- **ENTRIES PROVIDED**:
= Beginning of Section =

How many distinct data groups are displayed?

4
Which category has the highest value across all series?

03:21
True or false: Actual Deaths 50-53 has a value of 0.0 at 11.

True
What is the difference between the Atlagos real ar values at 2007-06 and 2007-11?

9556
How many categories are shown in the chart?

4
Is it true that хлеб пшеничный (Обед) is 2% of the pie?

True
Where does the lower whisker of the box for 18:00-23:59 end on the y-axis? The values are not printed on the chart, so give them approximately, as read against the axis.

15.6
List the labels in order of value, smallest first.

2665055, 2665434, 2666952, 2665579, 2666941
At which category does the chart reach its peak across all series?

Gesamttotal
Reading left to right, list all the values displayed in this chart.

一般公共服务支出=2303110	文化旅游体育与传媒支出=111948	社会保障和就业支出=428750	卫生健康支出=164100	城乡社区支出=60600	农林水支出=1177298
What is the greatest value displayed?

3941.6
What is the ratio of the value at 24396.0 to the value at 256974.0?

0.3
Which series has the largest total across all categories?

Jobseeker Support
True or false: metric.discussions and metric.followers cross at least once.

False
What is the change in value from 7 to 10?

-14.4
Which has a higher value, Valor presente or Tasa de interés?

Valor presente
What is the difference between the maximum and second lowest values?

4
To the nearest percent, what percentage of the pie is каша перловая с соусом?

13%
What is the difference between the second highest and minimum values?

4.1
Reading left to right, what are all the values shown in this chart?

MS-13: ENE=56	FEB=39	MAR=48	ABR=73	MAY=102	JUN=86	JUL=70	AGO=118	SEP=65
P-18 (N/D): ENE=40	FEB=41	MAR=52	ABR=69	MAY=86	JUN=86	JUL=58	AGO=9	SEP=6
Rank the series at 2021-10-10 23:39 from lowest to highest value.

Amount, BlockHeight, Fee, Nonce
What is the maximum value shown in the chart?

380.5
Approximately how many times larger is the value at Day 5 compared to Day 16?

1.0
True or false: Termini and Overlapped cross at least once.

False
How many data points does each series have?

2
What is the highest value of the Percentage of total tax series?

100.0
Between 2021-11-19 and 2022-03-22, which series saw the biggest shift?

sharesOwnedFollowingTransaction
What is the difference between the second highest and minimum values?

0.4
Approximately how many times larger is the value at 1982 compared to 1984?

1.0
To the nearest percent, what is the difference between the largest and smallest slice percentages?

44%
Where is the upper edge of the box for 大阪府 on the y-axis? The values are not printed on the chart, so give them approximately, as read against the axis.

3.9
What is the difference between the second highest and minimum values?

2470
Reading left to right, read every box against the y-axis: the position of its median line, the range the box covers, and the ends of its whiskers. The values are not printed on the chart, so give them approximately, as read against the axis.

= End of Section =

- **WORK REQUIRED**:
Can you copy every row above again, swapping "chart" for "graph" and leaving everything else unchanged?

- **EXERCISE ANSWER**:
How many distinct data groups are displayed?

4
Which category has the highest value across all series?

03:21
True or false: Actual Deaths 50-53 has a value of 0.0 at 11.

True
What is the difference between the Atlagos real ar values at 2007-06 and 2007-11?

9556
How many categories are shown in the graph?

4
Is it true that хлеб пшеничный (Обед) is 2% of the pie?

True
Where does the lower whisker of the box for 18:00-23:59 end on the y-axis? The values are not printed on the graph, so give them approximately, as read against the axis.

15.6
List the labels in order of value, smallest first.

2665055, 2665434, 2666952, 2665579, 2666941
At which category does the graph reach its peak across all series?

Gesamttotal
Reading left to right, list all the values displayed in this graph.

一般公共服务支出=2303110	文化旅游体育与传媒支出=111948	社会保障和就业支出=428750	卫生健康支出=164100	城乡社区支出=60600	农林水支出=1177298
What is the greatest value displayed?

3941.6
What is the ratio of the value at 24396.0 to the value at 256974.0?

0.3
Which series has the largest total across all categories?

Jobseeker Support
True or false: metric.discussions and metric.followers cross at least once.

False
What is the change in value from 7 to 10?

-14.4
Which has a higher value, Valor presente or Tasa de interés?

Valor presente
What is the difference between the maximum and second lowest values?

4
To the nearest percent, what percentage of the pie is каша перловая с соусом?

13%
What is the difference between the second highest and minimum values?

4.1
Reading left to right, what are all the values shown in this graph?

MS-13: ENE=56	FEB=39	MAR=48	ABR=73	MAY=102	JUN=86	JUL=70	AGO=118	SEP=65
P-18 (N/D): ENE=40	FEB=41	MAR=52	ABR=69	MAY=86	JUN=86	JUL=58	AGO=9	SEP=6
Rank the series at 2021-10-10 23:39 from lowest to highest value.

Amount, BlockHeight, Fee, Nonce
What is the maximum value shown in the graph?

380.5
Approximately how many times larger is the value at Day 5 compared to Day 16?

1.0
True or false: Termini and Overlapped cross at least once.

False
How many data points does each series have?

2
What is the highest value of the Percentage of total tax series?

100.0
Between 2021-11-19 and 2022-03-22, which series saw the biggest shift?

sharesOwnedFollowingTransaction
What is the difference between the second highest and minimum values?

0.4
Approximately how many times larger is the value at 1982 compared to 1984?

1.0
To the nearest percent, what is the difference between the largest and smallest slice percentages?

44%
Where is the upper edge of the box for 大阪府 on the y-axis? The values are not printed on the graph, so give them approximately, as read against the axis.

3.9
What is the difference between the second highest and minimum values?

2470
Reading left to right, read every box against the y-axis: the position of its median line, the range the box covers, and the ends of its whiskers. The values are not printed on the graph, so give them approximately, as read against the axis.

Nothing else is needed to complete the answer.